An inclusive conception of the health and safety outcomes that matter—for communities as well as individuals—calls for fresh thinking about the partners and tactics that can bring positive change.
Engaging and supporting youth as allies to advance community health, equity, and safety is one approach that funders and practitioners often overlook. They may discount the value of youth as full community members, doubt their readiness to contribute to productive discourse and decision making, or find it simpler to fall back on established power dynamics rather than invest in the cultivation and meaningful involvement of young people.
Yet, youth are often at the front lines in their experience of inequitable, unsafe, and unhealthy conditions, and as a generation, these young people have a long-term stake in community well-being. Youth engagement offers benefits for the young people involved. Available evidence also suggests that involving young people in health and safety efforts can improve community outcomes.
Insights on the untapped potential for youth engagement to improve community health and safety outcomes emerged from an 18-month working group of diverse nonprofits and funders convened by Philanthropy for Active Civic Engagement (PACE) and supported by the Robert Wood Johnson Foundation (RWJF) and the Rita Allen Foundation. Our working group explored strategies and practices for engaging youth to improve health equity, community health outcomes, and public safety. We found many compelling examples in which effective youth engagement improved health and safety not just for the young people involved, but for their communities as a whole.

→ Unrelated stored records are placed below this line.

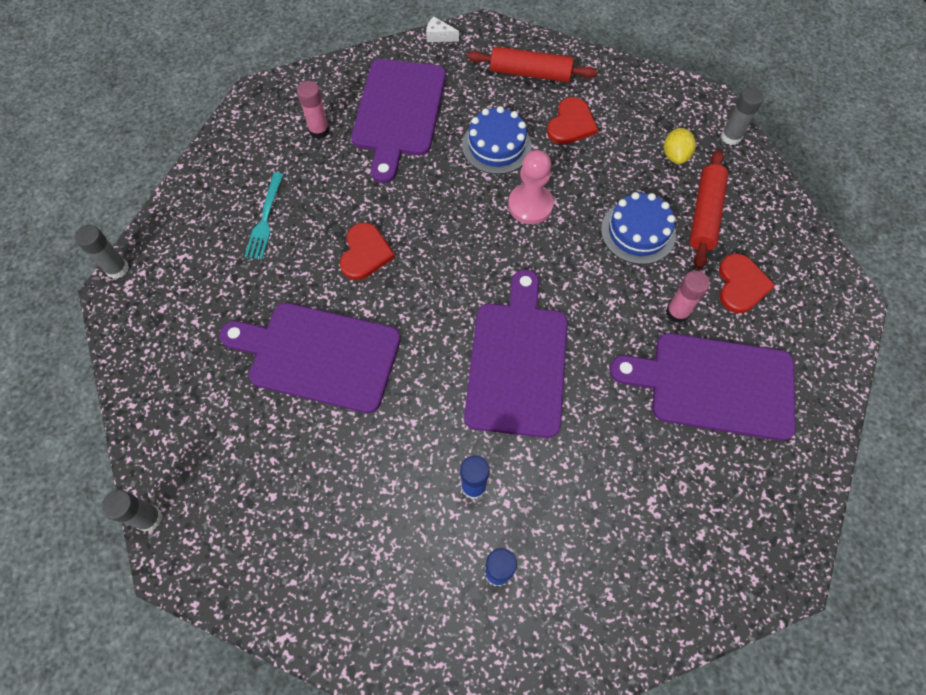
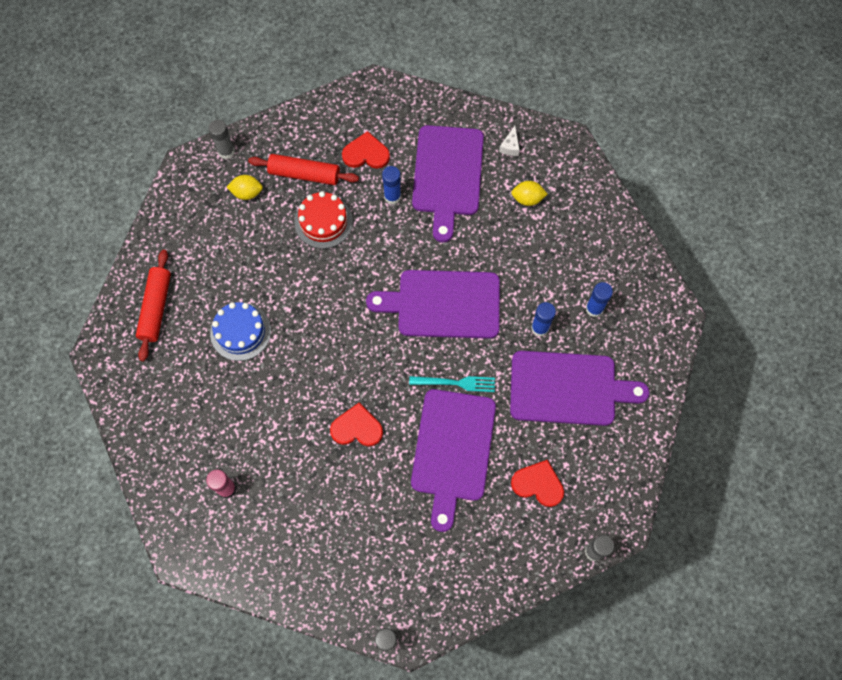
camera: 95 degrees left, 5 degrees up
(265, 219) = (327, 519): turquoise fork -> turquoise fork (456, 383)
(398, 112) = (204, 419): purple cutting board -> purple cutting board (568, 389)
(439, 36) = (108, 393): white cheese -> white cheese (510, 146)
(530, 205) = (302, 301): pink pawn -> none
(571, 124) = (215, 272): red heart -> red heart (538, 484)
(638, 232) = (323, 221): blue cake -> red cake
(677, 312) = (392, 196): pink glue stick -> blue glue stick
(681, 494) = (527, 199): none -> yellow lemon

Youth Engagement: Many Forms, Varied Benefits
In East Los Angeles, youth who were engaged in local advocacy with a neighborhood organization, InnerCity Struggle, helped identify the need for and benefits of trauma-informed mental health services. Their involvement ultimately resulted in adoption of a trauma-informed approach by the Los Angeles Unified School District.
In Cicero, Illinois (an RWJF 2018 Culture of Health Prize Winner), a nonprofit organization named Youth Crossroads works with local police departments, school districts, and social services providers to improve safety and expand opportunity for local young people.
Kentucky’s Prichard Committee Student Voice Team (SVT) works to involve students as partners to improve Kentucky schools. With early support from the Greater Clark Foundation, the SVT developed and tested student-led efforts to boost social cohesion and improve the learning environment for those who may feel least connected to school structures and policies. The process has opened the door to new strategies to address student safety in the wake of recent school shootings.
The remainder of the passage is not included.